Par ailleurs, il sera souligné que ce dernier a toujours l'obligation de prendre contact et de convenir d'un entretien avec l'association VIRES, institution habilitée à recevoir les auteurs présumés de violence domestique, dont les coordonnées lui ont été dûment communiquées par le commissaire de police lors de la notification de la mesure (art. 10 LVD).

De plus, il sera rappelé que le défendeur pourra, cas échéant, venir chercher dans l'appartement conjugal, ses effets personnels, à une date préalablement convenue par les parties par l'intermédiaire de l'avocat de Mme A______ et accompagné de la police.

5.             Il ne sera pas perçu d'émolument (art. 87 al. 1 LPA).

6.             Un éventuel recours déposé contre le présent jugement n'aura pas d'effet suspensif (cf. rapport du 1er juin 2010 de la Commission judiciaire et de la police du Grand Conseil chargée d'étudier le projet de loi 10582-A du Conseil d'État modifiant la LVD, in MGC 2009-2010/IX A, D. Examen de détail, ad art. 11 al. 1 LVD).


 

PAR CES MOTIFS

LE TRIBUNAL ADMINISTRATIF

DE PREMIÈRE INSTANCE

 

1.             déclare recevable la demande formée par Madame A______ le 31 août 2022 tendant à la prolongation de la mesure d'éloignement prononcée par le commissaire de police le 26 août 2022 à l’encontre de Monsieur B______ ;

2.             l'admet dans le sens des considérants ;

3.             prolonge la mesure d'éloignement pour une durée de 30 jours, soit jusqu'au 5 octobre 2022 à 19h00, sous la menace de la peine prévue à l'art. 292 CP, dont la teneur figure dans les considérants ;

4.             dit qu'il n'est pas perçu d'émolument ;

5.             dit qu'il n'est pas alloué d'indemnité de procédure ;

6.             dit que, conformément aux art. 132 LOJ, 62 al. 1 let. a et 65 LPA, le présent jugement est susceptible de faire l'objet d'un recours auprès de la chambre administrative de la Cour de justice (10 rue de Saint-Léger, case postale 1956, 1211 Genève 1) dans les trente jours à compter de sa notification.

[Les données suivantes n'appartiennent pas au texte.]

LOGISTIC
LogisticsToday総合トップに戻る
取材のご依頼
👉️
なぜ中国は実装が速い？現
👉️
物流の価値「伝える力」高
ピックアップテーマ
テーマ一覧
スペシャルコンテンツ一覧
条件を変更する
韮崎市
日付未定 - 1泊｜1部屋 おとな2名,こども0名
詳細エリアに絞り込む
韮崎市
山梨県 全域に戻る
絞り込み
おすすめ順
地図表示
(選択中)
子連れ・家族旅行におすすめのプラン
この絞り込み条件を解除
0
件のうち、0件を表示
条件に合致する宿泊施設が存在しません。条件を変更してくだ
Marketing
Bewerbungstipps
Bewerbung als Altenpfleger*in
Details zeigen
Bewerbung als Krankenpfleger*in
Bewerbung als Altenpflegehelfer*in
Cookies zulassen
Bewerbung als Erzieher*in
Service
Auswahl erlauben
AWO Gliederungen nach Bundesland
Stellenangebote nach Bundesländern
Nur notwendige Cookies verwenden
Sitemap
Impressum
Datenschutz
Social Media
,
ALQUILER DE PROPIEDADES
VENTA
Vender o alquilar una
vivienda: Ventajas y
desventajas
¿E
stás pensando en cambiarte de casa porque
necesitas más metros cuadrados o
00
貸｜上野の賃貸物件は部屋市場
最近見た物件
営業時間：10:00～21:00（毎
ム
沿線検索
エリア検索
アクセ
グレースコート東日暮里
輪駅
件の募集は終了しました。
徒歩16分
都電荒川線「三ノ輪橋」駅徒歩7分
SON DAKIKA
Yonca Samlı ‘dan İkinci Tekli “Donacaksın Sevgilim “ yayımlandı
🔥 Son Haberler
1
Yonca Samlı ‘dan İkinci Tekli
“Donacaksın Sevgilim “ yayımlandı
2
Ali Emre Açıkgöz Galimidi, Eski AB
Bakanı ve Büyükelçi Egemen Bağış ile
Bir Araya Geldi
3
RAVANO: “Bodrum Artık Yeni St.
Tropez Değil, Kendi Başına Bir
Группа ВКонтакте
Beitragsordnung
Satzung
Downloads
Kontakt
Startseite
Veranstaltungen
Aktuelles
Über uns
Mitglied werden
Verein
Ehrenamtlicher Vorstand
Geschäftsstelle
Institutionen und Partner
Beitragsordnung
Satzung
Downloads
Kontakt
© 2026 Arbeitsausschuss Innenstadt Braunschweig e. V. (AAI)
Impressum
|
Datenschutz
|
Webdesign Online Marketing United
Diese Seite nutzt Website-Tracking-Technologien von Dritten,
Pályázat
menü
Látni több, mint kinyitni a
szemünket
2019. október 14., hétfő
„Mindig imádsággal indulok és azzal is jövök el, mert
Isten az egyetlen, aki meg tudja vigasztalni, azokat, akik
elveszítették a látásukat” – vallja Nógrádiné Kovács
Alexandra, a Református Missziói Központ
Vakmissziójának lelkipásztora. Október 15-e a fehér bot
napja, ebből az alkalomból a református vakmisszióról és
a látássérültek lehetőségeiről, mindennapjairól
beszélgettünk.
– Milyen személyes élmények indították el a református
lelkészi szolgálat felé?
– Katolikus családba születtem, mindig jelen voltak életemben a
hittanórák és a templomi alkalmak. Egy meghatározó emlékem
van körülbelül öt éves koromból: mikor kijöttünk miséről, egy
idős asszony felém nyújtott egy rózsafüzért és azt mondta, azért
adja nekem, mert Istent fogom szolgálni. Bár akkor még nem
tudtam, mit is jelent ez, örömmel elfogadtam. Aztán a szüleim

L'acte de recours doit être dûment motivé et contenir, sous peine d'irrecevabilité, la désignation du jugement attaqué et les conclusions du recourant. Il doit être accompagné du présent jugement et des autres pièces dont dispose le recourant ;

7.             dit qu'un éventuel recours contre le présent jugement n'aura pas d'effet suspensif.

 

Au nom du Tribunal :

La présidente

Caroline DEL GAUDIO-SIEGRIST

 

Copie conforme de ce jugement est communiquée aux parties, ainsi qu’au commissaire de police et au Tribunal de protection de l'adulte et de l'enfant pour information.